— Entries shown —
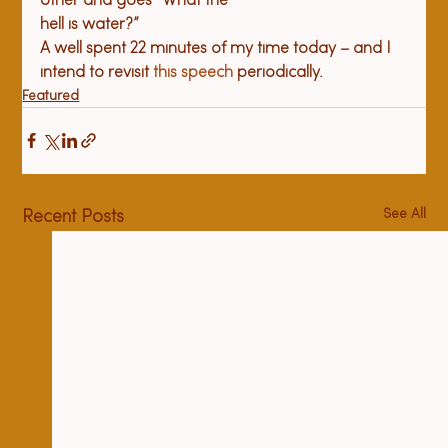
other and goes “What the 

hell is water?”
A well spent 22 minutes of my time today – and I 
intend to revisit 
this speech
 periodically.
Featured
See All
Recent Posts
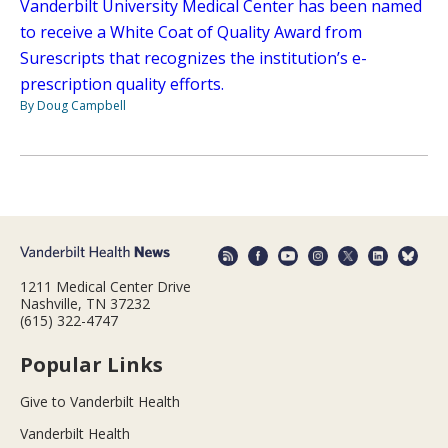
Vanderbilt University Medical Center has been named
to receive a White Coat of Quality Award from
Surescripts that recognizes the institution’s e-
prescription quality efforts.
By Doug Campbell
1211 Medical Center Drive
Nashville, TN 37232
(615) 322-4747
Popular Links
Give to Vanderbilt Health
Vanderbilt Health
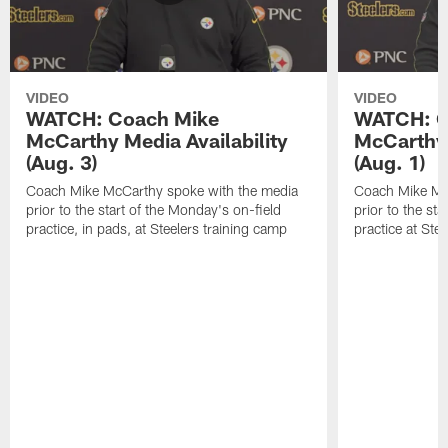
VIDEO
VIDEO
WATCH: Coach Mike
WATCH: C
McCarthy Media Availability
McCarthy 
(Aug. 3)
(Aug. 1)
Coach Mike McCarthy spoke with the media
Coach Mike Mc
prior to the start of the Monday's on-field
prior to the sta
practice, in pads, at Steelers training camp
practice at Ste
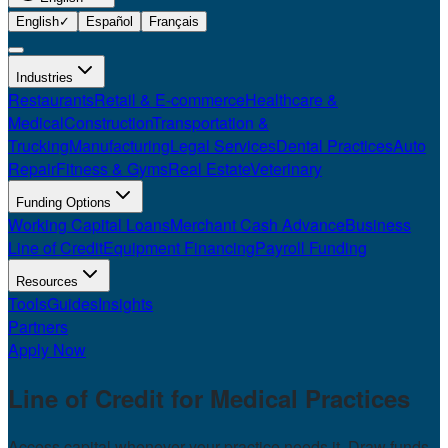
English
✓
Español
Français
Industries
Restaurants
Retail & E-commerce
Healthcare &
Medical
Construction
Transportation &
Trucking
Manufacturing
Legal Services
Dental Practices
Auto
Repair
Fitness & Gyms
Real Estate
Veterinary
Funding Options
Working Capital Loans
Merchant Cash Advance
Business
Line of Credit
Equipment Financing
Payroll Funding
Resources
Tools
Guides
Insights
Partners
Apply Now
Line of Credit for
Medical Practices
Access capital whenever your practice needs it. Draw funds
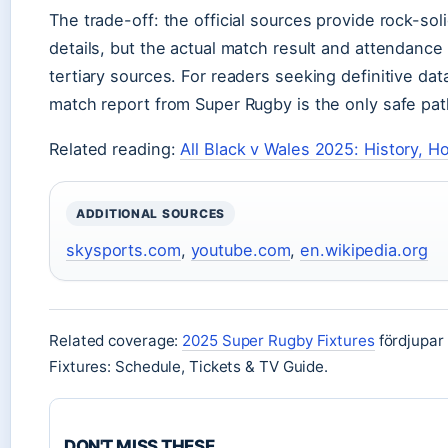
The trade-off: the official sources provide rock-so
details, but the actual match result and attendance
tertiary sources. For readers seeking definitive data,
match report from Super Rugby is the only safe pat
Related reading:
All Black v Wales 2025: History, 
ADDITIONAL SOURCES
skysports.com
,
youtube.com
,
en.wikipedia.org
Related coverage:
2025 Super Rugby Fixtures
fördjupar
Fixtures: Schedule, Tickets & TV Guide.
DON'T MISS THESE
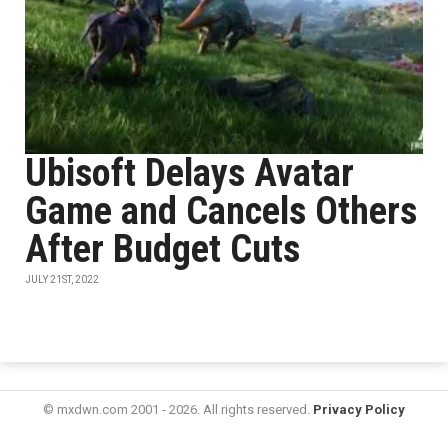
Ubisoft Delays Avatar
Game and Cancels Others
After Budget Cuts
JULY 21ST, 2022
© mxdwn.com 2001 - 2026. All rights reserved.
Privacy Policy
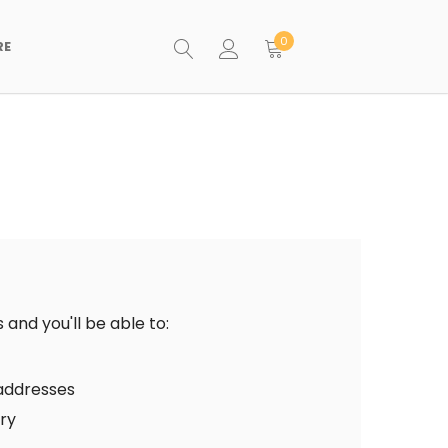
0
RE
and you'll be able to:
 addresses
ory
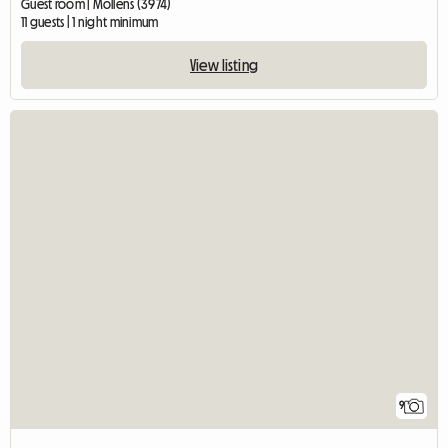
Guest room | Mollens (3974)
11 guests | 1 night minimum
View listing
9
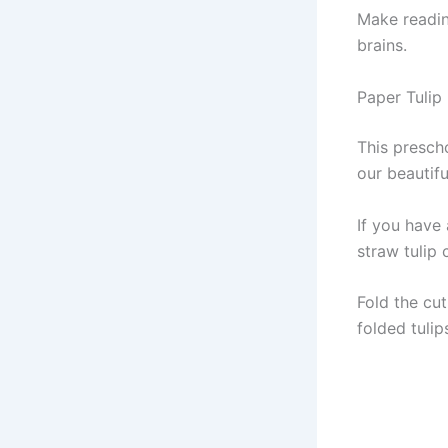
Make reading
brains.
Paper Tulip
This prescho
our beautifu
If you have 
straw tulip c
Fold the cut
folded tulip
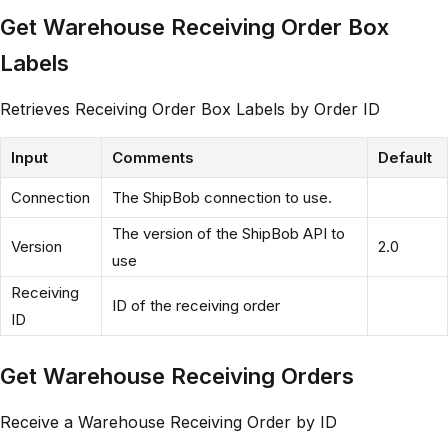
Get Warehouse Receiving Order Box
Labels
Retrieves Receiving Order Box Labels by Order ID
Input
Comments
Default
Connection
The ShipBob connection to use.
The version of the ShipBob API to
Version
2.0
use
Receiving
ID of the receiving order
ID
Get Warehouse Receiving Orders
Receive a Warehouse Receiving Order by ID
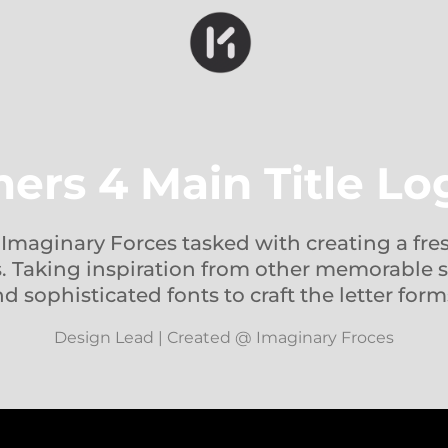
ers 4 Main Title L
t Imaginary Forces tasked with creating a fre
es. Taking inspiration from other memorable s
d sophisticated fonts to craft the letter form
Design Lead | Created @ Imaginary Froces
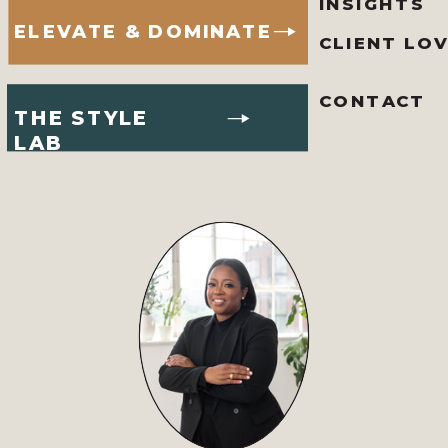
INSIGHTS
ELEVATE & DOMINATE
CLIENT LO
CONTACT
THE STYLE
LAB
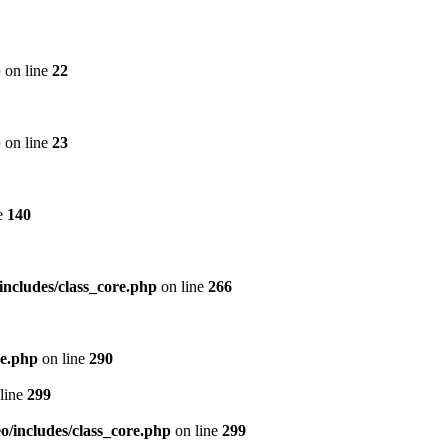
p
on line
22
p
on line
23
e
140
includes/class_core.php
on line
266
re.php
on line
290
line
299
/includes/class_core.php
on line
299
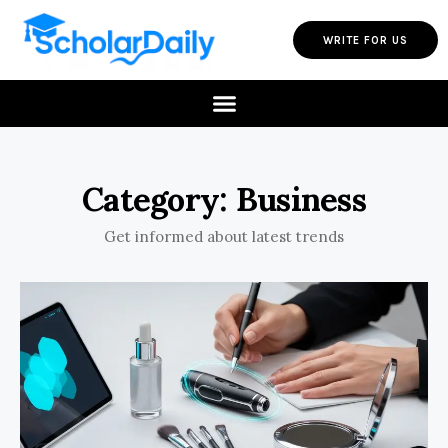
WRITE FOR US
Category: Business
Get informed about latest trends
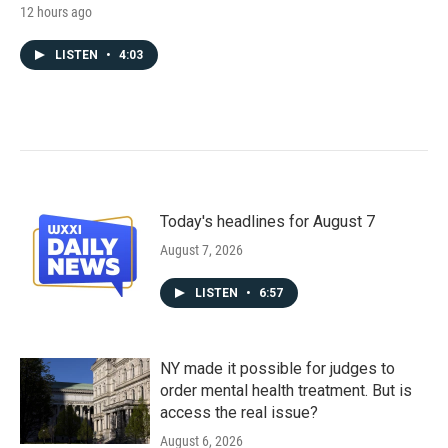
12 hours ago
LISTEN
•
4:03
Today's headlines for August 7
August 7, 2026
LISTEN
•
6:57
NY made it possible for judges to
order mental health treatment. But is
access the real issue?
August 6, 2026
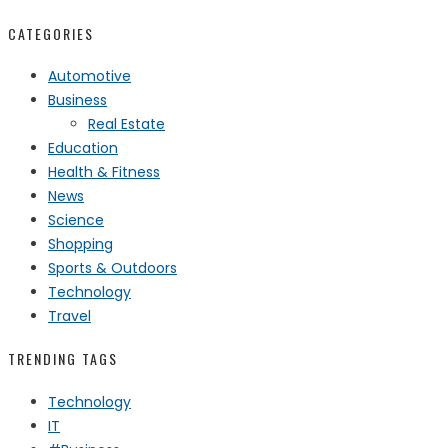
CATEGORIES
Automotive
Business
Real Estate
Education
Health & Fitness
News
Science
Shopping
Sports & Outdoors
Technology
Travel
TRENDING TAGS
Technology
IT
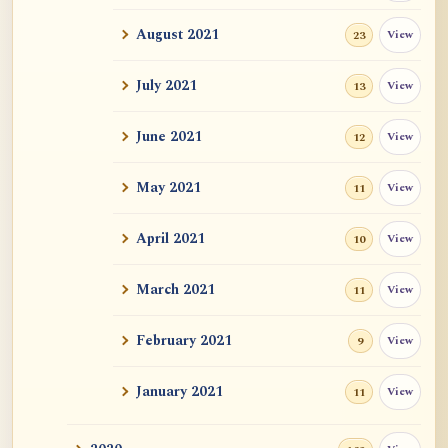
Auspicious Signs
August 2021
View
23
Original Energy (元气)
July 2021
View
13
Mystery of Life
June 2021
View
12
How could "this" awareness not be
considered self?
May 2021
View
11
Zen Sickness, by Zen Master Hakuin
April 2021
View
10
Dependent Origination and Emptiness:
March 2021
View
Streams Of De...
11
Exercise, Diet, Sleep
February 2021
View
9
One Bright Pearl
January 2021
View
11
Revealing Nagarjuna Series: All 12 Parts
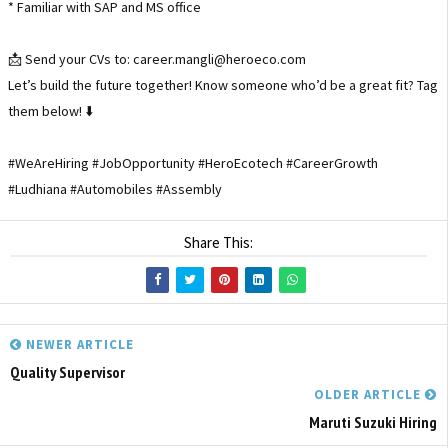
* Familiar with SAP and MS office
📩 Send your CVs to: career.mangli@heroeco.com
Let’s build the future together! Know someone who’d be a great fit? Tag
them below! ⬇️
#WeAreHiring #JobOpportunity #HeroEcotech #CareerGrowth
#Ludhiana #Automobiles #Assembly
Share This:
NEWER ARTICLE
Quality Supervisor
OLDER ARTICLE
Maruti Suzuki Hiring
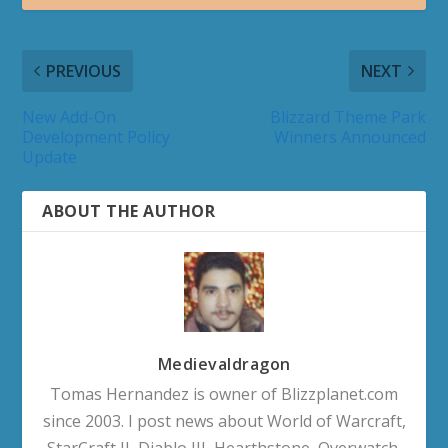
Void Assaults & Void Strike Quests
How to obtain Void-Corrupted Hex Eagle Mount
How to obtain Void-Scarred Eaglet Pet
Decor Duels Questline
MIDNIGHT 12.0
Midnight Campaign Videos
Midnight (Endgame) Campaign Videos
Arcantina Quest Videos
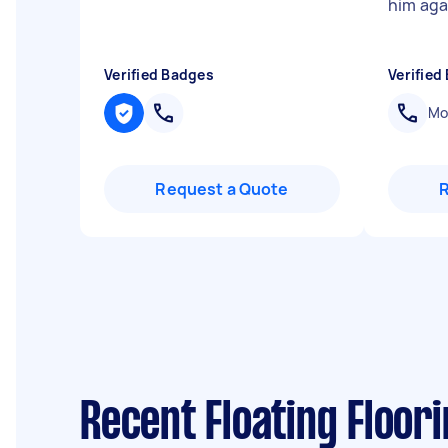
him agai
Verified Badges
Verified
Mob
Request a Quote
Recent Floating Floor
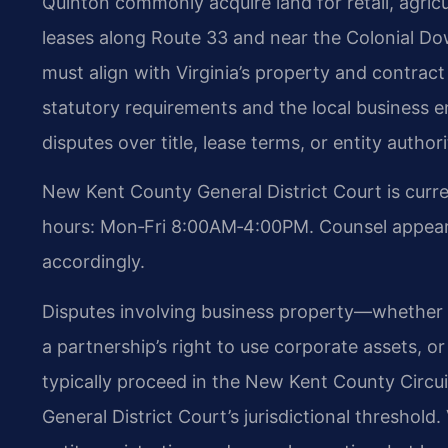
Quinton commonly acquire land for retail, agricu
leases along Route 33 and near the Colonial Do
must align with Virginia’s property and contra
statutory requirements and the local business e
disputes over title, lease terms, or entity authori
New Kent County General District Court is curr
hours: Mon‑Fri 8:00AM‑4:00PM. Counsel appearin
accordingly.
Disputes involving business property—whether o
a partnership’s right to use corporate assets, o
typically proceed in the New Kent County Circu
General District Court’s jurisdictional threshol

— Problem description —
Could you report all lines of the listing that hold "General"?

— Your response —
New Kent County General District Court is curr
General District Court’s jurisdictional threshol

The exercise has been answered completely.